### Written instruction:
Extract every line of the listing below that contains the string "default". Case counts.

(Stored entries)
- - - - -

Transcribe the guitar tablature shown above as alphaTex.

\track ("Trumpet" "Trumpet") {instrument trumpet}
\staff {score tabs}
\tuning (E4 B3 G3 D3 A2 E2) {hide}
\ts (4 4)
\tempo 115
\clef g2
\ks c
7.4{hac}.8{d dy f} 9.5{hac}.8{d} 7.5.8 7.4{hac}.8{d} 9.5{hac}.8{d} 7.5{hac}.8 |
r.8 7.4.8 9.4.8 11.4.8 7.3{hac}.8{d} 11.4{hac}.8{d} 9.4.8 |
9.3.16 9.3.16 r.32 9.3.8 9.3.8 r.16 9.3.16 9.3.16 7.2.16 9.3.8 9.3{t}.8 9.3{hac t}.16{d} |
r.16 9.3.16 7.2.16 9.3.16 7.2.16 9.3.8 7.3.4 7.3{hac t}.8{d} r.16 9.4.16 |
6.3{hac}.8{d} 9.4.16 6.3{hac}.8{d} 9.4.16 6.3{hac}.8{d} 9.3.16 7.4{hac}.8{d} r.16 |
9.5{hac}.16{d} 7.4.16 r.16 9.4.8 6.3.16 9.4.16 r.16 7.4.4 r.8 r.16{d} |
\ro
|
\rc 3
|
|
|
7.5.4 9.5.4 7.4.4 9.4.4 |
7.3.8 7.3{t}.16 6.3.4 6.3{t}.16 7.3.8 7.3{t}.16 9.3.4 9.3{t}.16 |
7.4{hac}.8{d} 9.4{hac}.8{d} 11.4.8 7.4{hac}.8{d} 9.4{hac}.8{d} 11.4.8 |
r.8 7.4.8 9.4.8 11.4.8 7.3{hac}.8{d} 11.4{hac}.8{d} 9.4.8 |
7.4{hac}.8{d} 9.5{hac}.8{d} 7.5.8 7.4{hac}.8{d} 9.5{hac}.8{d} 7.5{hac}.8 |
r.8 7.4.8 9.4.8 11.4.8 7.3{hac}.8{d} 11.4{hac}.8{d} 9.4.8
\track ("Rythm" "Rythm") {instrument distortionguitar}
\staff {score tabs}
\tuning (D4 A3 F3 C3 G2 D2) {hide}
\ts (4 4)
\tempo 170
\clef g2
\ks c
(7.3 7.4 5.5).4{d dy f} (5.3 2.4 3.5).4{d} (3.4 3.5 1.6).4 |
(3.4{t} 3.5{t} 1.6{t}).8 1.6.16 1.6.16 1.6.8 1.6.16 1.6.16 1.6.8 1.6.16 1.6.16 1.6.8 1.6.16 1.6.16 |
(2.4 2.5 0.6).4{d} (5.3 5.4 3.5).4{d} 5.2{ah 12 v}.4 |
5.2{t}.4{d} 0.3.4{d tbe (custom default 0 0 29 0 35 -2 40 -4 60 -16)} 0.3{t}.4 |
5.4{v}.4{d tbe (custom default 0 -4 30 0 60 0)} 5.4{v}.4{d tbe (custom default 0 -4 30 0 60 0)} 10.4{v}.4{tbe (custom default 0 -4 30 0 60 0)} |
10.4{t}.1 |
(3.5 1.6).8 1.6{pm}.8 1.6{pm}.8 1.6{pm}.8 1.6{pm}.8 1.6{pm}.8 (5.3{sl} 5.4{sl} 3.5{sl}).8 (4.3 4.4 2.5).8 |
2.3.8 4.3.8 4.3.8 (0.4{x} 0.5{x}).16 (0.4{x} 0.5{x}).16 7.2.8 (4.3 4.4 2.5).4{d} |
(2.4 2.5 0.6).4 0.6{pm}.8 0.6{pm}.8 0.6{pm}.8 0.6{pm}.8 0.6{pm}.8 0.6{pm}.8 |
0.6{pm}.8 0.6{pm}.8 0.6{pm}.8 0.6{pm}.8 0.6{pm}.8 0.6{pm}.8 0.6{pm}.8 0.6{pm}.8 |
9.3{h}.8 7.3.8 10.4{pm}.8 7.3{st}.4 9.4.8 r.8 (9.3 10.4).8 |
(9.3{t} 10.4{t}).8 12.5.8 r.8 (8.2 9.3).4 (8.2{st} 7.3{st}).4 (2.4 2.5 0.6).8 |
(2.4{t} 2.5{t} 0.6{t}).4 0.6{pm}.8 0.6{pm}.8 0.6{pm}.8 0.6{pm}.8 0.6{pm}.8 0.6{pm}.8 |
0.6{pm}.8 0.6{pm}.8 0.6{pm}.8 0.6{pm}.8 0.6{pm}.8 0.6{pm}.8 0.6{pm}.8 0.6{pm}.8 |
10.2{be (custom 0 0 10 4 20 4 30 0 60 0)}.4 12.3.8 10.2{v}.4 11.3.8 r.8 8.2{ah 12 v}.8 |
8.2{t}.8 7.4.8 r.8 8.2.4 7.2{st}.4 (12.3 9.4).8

- - - - -

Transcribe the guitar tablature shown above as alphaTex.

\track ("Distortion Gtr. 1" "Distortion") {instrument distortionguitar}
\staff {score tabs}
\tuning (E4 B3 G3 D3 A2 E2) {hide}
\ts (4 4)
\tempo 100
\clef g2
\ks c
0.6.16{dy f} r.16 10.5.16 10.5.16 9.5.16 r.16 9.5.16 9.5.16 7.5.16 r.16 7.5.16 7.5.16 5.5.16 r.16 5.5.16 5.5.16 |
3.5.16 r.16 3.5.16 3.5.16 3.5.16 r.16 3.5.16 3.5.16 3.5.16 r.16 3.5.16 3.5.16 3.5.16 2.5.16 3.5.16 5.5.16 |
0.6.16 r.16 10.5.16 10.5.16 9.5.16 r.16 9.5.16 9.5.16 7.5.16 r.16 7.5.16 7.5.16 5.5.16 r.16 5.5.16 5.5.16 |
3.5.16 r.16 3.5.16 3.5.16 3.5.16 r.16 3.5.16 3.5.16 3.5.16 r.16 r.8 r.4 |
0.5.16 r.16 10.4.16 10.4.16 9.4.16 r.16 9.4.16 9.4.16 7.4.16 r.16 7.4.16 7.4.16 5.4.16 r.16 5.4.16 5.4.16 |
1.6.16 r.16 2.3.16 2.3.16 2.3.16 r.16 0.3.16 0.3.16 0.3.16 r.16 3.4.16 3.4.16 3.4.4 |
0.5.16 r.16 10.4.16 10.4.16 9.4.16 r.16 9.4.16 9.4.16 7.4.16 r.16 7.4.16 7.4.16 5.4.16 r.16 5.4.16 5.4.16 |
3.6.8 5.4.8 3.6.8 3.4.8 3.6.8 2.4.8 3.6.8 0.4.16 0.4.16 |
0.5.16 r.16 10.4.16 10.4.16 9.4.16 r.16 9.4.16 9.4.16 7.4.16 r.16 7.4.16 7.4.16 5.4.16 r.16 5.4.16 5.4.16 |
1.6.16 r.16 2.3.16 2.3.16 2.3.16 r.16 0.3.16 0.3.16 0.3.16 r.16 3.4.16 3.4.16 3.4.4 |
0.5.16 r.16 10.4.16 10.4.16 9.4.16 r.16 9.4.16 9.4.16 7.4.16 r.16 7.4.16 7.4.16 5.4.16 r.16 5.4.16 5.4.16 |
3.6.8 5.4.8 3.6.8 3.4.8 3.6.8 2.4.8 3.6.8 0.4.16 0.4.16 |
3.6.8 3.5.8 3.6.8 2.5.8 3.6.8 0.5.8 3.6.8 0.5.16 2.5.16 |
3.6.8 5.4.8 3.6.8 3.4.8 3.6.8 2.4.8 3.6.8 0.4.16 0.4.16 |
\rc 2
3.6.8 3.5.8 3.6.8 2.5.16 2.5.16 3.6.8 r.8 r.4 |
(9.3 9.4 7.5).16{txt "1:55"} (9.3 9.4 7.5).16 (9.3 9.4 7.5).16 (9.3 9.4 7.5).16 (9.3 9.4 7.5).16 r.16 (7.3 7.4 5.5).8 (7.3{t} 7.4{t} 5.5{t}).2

- - - - -

### Full output:
5.2{t}.4{d} 0.3.4{d tbe (custom default 0 0 29 0 35 -2 40 -4 60 -16)} 0.3{t}.4 |
5.4{v}.4{d tbe (custom default 0 -4 30 0 60 0)} 5.4{v}.4{d tbe (custom default 0 -4 30 0 60 0)} 10.4{v}.4{tbe (custom default 0 -4 30 0 60 0)} |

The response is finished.